TEXTE EXTRAIT:
Pour que chacun et chacune puisse mieux appréhender cette problématique, le professeur Stéphane Droupy, urologue spécialiste de l’infertilité, et la journaliste Brigitte-Fanny Cohen, spécialiste des questions médicales, ont écrit Demain tous infertiles ? Comprendre, prévenir et traiter l’infertilité masculine paru chez First Éditions. En effet, un couple sur sept consulte parce qu’il ne parvient pas à mettre un bébé en route et, une fois sur deux, cela provient de l’homme. Cet ouvrage permet de comprendre ce qui peut fragiliser la fertilité masculine tout en apportant des conseils pour l’optimiser. Le livre aborde également les nombreuses possibilités d’accompagnement et de traitements : médicaments, chirurgies, assistance médicale à la procréation, mais aussi coaching nutritionnel, compléments alimentaires, modification du mode de vie… Les textes du livre, écrits pour un large public, sont soutenus par de nombreux tableaux et dessins qui en facilitent encore plus l’intelligibilité.

Ce qui péjore la fertilité

Je ne me pencherai pas sur ce qui nécessite un jargon strictement scientifique. Je ne relèverai, ici, que quelques unes des multiples causes qui altèrent la qualité du sperme.

(Données recueillies)
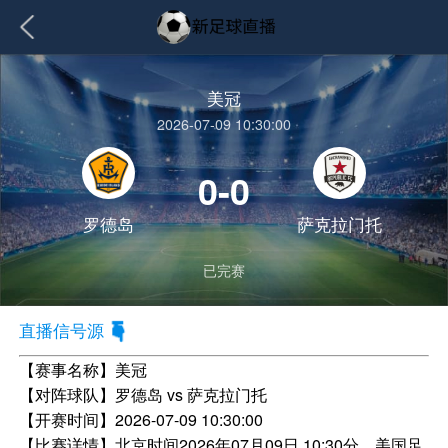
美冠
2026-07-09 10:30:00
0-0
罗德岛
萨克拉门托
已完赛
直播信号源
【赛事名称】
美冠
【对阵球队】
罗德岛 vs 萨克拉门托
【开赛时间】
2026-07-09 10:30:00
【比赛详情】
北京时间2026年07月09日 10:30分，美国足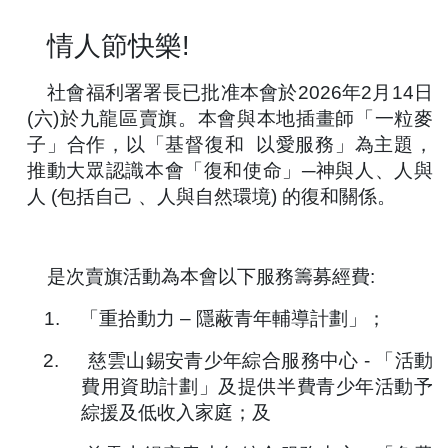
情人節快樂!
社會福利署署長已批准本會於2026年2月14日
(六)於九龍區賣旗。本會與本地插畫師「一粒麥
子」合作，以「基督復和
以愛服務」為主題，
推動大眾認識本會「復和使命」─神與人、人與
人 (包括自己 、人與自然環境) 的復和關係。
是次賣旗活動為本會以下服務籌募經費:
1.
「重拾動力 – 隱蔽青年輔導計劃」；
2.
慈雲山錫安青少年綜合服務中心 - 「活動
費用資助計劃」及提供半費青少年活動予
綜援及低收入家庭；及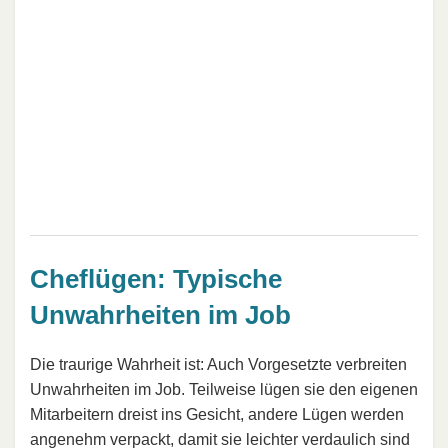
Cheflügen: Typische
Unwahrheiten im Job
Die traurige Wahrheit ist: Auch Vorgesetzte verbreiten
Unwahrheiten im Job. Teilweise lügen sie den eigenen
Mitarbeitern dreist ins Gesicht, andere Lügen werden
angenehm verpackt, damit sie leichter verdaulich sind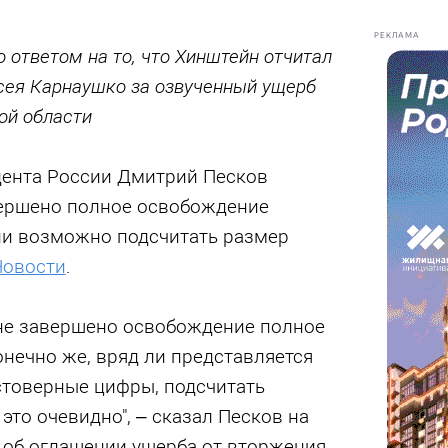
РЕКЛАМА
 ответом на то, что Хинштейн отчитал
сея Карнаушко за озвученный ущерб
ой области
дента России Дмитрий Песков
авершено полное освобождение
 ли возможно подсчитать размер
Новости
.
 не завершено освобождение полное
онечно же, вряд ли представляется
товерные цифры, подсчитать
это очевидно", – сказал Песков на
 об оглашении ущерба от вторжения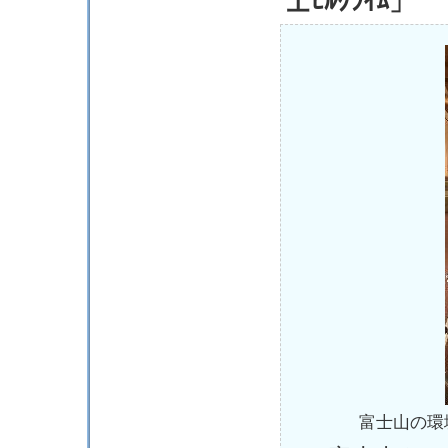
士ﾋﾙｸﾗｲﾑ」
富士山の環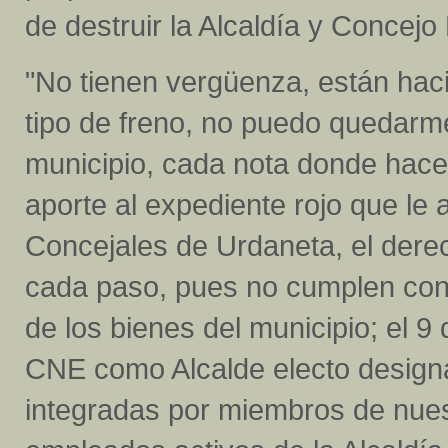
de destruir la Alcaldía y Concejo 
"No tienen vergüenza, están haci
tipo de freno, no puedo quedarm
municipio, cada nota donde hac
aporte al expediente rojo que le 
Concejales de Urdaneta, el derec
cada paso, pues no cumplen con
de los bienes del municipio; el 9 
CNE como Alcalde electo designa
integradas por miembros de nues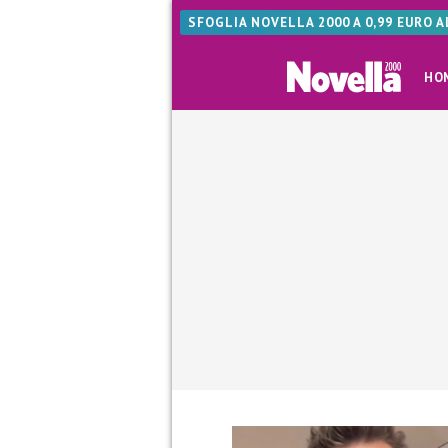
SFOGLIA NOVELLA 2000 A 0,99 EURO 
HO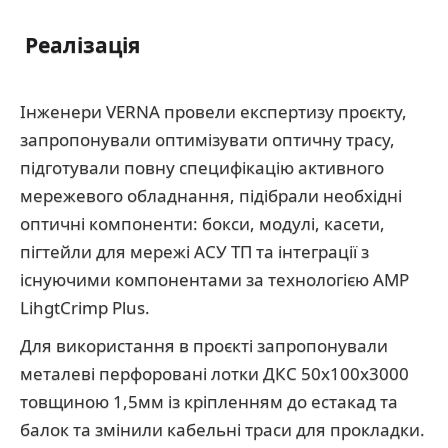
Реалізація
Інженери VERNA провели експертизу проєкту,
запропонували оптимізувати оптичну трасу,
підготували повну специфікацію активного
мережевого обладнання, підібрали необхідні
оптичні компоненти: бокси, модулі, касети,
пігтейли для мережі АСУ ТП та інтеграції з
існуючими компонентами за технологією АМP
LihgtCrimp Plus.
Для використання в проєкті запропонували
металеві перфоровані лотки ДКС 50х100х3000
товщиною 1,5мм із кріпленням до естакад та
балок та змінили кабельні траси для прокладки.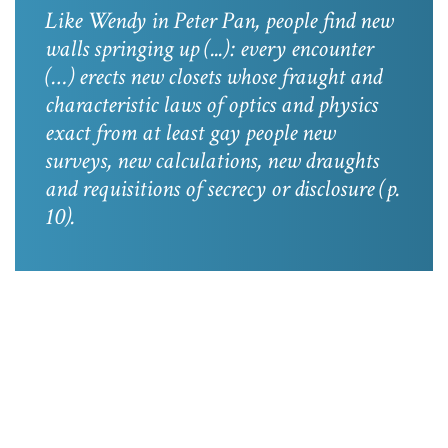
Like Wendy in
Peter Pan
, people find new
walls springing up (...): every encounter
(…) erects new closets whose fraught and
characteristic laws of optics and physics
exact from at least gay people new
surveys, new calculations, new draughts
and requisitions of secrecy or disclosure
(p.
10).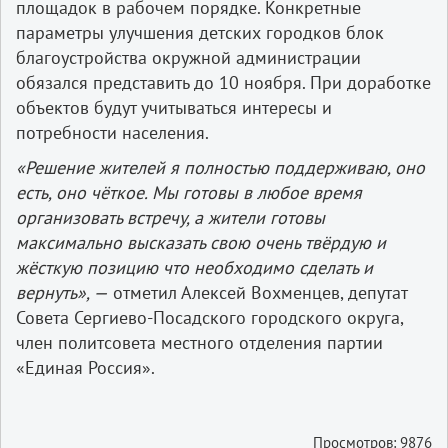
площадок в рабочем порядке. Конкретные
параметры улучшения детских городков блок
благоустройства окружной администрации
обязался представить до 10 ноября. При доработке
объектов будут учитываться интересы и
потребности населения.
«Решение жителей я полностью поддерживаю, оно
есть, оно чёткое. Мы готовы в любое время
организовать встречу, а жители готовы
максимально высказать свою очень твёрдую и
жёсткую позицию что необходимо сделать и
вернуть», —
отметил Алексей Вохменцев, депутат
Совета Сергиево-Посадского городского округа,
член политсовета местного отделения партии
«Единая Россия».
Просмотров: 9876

TRAVAIL DEMANDÉ:
1. Mettez à jour le passage de l'extrait sur la fertilité masculine allant de « Je ne me pencherai » jusqu'à « qualité du sperme. », en remplaçant « jargon » par « vocabulaire ».
2. Énumérez les possibilités d'accompagnement et de traitements que l'extrait sur la fertilité masculine cite à propos du livre.
3. Répondez à ces questions d'après l'extrait sur la fertilité masculine.
(a) Quelle proportion de couples consulte faute de parvenir à mettre un bébé en route ?
(b) Qu'est-ce qui soutient les textes du livre ?
(c) Que se propose de relever le passage placé sous le titre « Ce qui péjore la fertilité » ?
Appuyez-vous uniquement sur le texte extrait.

RÉPONSES NUMÉROTÉES:
1.
Je ne me pencherai pas sur ce qui nécessite un vocabulaire strictement scientifique. Je ne relèverai, ici, que quelques unes des multiples causes qui altèrent la qualité du sperme.

2.
médicaments
chirurgies
assistance médicale à la procréation
coaching nutritionnel
compléments alimentaires
modification du mode de vie

3.
(a) Un couple sur sept.
(b) De nombreux tableaux et dessins.
(c) Quelques-unes des multiples causes qui altèrent la qualité du sperme.